Data for this exercise:
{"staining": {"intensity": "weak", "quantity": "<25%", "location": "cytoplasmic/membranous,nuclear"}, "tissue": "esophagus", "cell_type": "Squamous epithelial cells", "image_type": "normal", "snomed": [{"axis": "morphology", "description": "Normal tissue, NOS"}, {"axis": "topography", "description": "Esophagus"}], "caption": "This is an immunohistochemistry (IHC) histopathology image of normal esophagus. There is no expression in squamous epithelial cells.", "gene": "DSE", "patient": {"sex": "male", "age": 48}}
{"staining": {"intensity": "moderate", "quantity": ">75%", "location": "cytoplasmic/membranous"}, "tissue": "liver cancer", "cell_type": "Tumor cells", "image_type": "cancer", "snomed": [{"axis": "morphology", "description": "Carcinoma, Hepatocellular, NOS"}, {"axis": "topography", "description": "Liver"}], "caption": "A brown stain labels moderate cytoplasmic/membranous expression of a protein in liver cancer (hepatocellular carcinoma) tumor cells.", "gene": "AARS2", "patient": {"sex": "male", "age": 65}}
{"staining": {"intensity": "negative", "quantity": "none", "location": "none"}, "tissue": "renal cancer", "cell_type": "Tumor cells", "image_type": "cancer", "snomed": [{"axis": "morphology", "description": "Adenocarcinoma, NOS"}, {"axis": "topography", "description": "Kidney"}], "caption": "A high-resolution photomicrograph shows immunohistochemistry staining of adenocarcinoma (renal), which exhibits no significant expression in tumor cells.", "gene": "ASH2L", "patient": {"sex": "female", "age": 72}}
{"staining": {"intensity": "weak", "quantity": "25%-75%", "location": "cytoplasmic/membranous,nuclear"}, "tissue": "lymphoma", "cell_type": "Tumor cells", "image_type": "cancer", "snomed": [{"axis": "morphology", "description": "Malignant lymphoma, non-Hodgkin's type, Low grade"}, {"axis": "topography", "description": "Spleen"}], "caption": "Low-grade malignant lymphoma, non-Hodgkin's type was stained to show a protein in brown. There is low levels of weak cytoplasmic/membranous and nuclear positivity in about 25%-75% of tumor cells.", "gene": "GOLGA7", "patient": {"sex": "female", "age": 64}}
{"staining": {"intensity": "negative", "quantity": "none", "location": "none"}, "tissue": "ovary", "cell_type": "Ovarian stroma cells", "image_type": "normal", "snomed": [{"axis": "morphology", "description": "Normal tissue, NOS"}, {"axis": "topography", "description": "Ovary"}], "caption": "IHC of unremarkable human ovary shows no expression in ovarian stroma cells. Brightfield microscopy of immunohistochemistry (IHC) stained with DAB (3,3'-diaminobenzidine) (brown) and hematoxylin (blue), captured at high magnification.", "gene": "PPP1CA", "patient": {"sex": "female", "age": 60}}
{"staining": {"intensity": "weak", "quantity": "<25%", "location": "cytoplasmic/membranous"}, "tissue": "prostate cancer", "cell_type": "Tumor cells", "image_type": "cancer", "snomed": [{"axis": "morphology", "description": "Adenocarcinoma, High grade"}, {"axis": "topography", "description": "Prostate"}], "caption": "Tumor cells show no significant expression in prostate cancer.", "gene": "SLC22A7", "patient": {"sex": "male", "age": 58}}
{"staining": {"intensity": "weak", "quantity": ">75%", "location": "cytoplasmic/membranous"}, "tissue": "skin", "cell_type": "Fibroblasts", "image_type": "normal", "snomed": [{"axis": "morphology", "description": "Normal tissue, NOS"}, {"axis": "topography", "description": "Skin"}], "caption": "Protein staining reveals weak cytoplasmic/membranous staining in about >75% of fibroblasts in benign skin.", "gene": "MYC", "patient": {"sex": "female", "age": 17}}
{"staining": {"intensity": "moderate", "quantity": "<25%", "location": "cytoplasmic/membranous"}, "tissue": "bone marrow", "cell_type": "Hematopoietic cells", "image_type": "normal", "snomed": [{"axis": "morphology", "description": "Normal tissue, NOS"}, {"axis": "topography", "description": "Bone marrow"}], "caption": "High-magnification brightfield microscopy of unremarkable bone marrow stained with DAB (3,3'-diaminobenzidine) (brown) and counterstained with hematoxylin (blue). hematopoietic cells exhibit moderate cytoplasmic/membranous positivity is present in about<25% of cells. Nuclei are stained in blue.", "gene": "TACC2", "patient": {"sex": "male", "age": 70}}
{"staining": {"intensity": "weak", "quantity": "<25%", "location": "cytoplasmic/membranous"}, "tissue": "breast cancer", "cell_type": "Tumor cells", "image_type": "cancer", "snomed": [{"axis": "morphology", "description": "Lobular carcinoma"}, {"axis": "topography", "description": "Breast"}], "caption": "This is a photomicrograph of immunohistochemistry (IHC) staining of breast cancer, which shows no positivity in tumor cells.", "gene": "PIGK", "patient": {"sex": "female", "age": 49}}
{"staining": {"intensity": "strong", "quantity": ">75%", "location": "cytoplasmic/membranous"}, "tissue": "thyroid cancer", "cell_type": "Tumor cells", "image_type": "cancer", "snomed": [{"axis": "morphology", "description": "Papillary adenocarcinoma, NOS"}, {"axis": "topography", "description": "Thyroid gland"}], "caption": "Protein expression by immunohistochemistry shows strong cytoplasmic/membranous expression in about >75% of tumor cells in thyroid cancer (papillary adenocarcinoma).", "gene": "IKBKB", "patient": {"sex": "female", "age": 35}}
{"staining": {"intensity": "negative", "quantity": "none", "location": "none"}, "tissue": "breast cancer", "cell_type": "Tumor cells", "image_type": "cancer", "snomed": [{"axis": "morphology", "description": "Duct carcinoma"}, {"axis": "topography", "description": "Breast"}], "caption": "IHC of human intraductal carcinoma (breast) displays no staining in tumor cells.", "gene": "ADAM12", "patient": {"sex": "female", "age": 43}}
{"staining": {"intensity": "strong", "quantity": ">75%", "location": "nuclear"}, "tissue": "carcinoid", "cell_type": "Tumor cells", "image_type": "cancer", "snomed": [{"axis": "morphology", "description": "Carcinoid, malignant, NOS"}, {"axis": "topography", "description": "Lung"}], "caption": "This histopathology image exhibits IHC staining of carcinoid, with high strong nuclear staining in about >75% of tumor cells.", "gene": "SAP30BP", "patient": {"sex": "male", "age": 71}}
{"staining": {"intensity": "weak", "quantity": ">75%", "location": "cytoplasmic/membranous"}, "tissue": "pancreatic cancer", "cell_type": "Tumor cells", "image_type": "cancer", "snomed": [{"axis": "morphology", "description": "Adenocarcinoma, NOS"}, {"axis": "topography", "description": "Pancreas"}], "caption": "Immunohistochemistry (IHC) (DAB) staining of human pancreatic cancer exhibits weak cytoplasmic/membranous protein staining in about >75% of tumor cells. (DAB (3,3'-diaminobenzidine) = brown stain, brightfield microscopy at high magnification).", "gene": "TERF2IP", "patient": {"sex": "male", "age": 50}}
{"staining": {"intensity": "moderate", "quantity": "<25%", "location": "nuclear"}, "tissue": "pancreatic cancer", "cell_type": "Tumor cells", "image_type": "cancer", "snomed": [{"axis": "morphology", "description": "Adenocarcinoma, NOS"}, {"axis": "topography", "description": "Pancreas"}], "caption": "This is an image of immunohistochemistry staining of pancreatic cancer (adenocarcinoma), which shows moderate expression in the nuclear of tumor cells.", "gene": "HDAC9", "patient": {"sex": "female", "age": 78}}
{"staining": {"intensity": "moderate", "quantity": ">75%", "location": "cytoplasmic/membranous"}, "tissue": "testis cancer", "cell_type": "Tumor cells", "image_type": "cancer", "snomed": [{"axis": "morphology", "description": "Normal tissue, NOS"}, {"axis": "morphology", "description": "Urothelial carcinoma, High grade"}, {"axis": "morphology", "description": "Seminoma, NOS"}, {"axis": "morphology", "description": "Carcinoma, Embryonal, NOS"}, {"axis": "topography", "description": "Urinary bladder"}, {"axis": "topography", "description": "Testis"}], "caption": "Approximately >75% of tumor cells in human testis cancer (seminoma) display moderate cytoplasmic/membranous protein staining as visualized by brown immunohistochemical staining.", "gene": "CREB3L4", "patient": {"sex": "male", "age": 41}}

About this task:
Everything from the first line of the records through the line containing "brown stain labels" is to be set down exactly, while later lines are left out.

Answer:
{"staining": {"intensity": "weak", "quantity": "<25%", "location": "cytoplasmic/membranous,nuclear"}, "tissue": "esophagus", "cell_type": "Squamous epithelial cells", "image_type": "normal", "snomed": [{"axis": "morphology", "description": "Normal tissue, NOS"}, {"axis": "topography", "description": "Esophagus"}], "caption": "This is an immunohistochemistry (IHC) histopathology image of normal esophagus. There is no expression in squamous epithelial cells.", "gene": "DSE", "patient": {"sex": "male", "age": 48}}
{"staining": {"intensity": "moderate", "quantity": ">75%", "location": "cytoplasmic/membranous"}, "tissue": "liver cancer", "cell_type": "Tumor cells", "image_type": "cancer", "snomed": [{"axis": "morphology", "description": "Carcinoma, Hepatocellular, NOS"}, {"axis": "topography", "description": "Liver"}], "caption": "A brown stain labels moderate cytoplasmic/membranous expression of a protein in liver cancer (hepatocellular carcinoma) tumor cells.", "gene": "AARS2", "patient": {"sex": "male", "age": 65}}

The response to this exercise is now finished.